Start of RECORDED INFORMATION

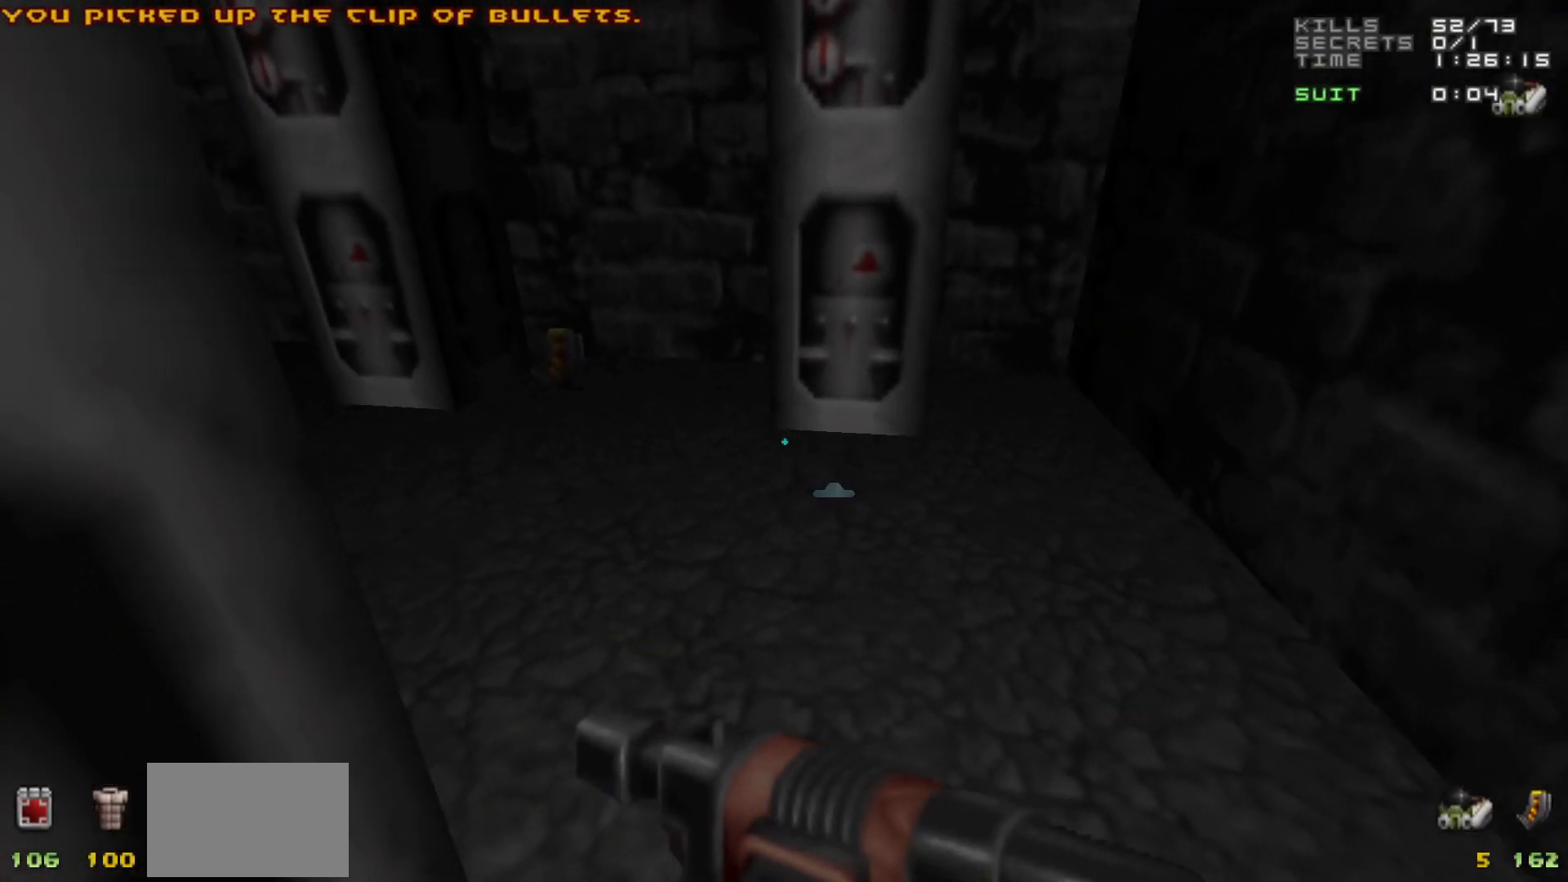
{"keys": ["w"], "mouse": [], "events": [[83, "d", "down"], [83, "w", "down"], [167, "w", "up"], [217, "d", "up"], [500, "w", "down"]]}
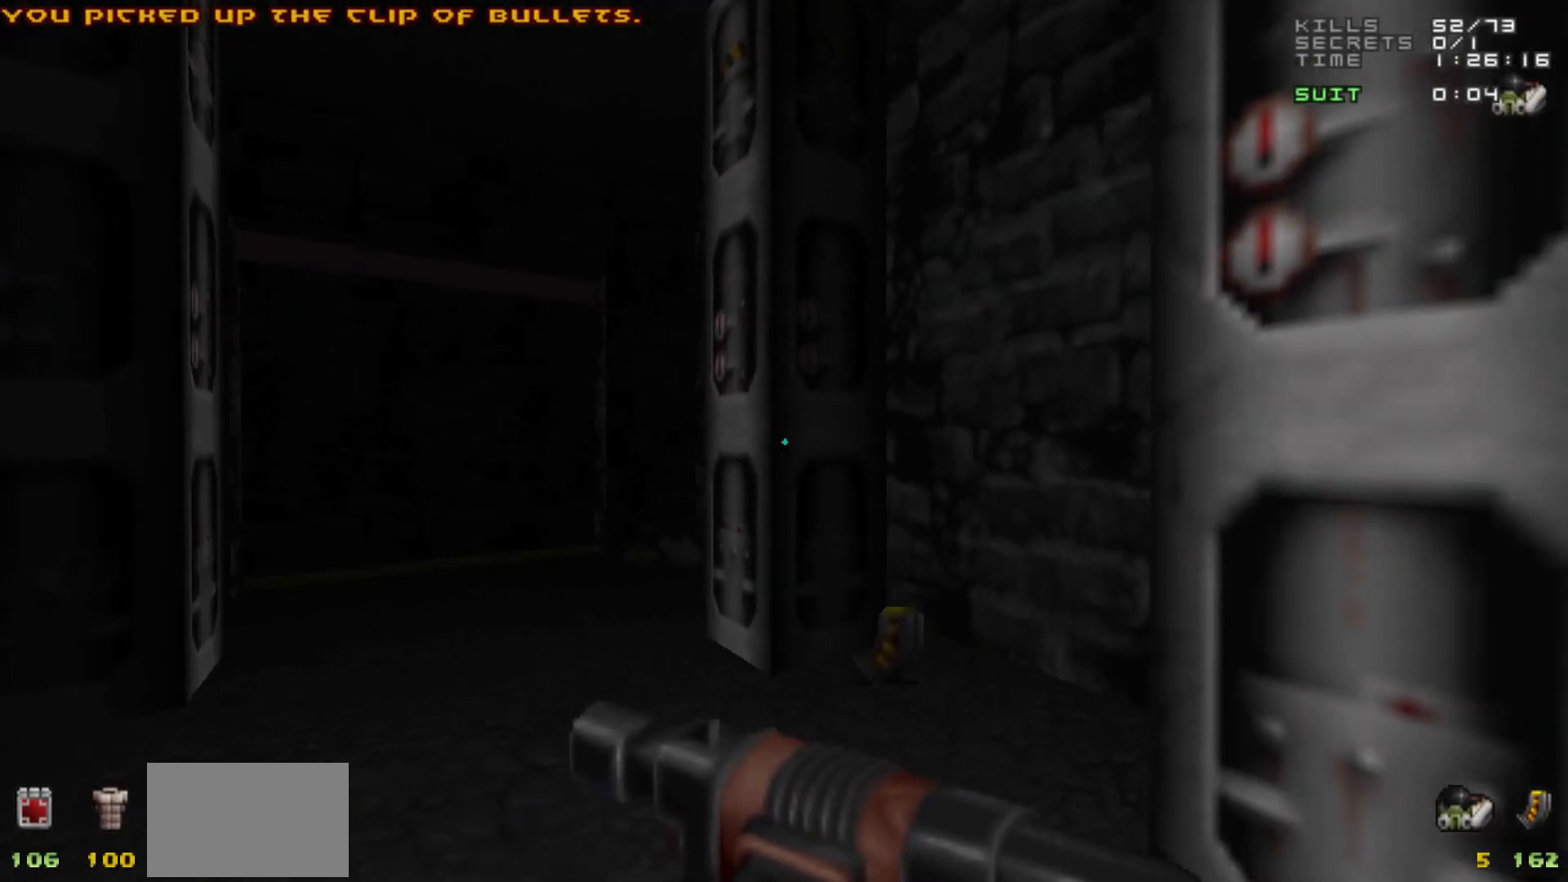
{"keys": [], "mouse": [], "events": [[50, "a", "down"], [233, "a", "up"], [233, "w", "up"]]}
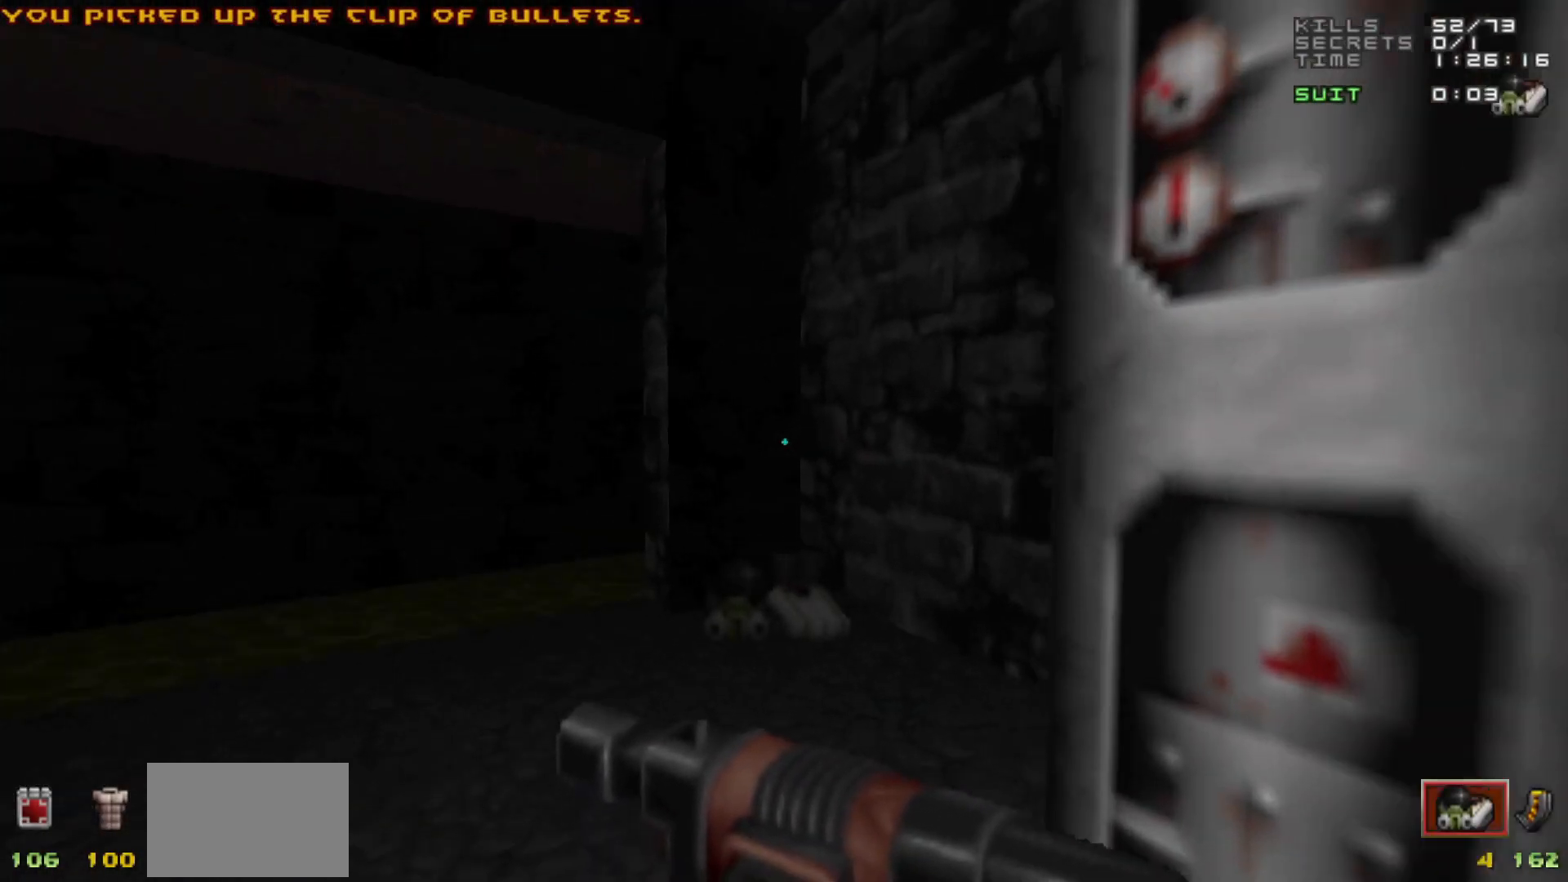
{"keys": [], "mouse": [], "events": []}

End of RECORDED INFORMATION

▶ **ASSIGNMENT**
Return the whole listing, word for word, and leave out every picture.

▶ **SOLVED PROBLEM**
{"keys": ["w"], "mouse": [], "events": [[83, "d", "down"], [83, "w", "down"], [167, "w", "up"], [217, "d", "up"], [500, "w", "down"]]}
{"keys": [], "mouse": [], "events": [[50, "a", "down"], [233, "a", "up"], [233, "w", "up"]]}
{"keys": [], "mouse": [], "events": []}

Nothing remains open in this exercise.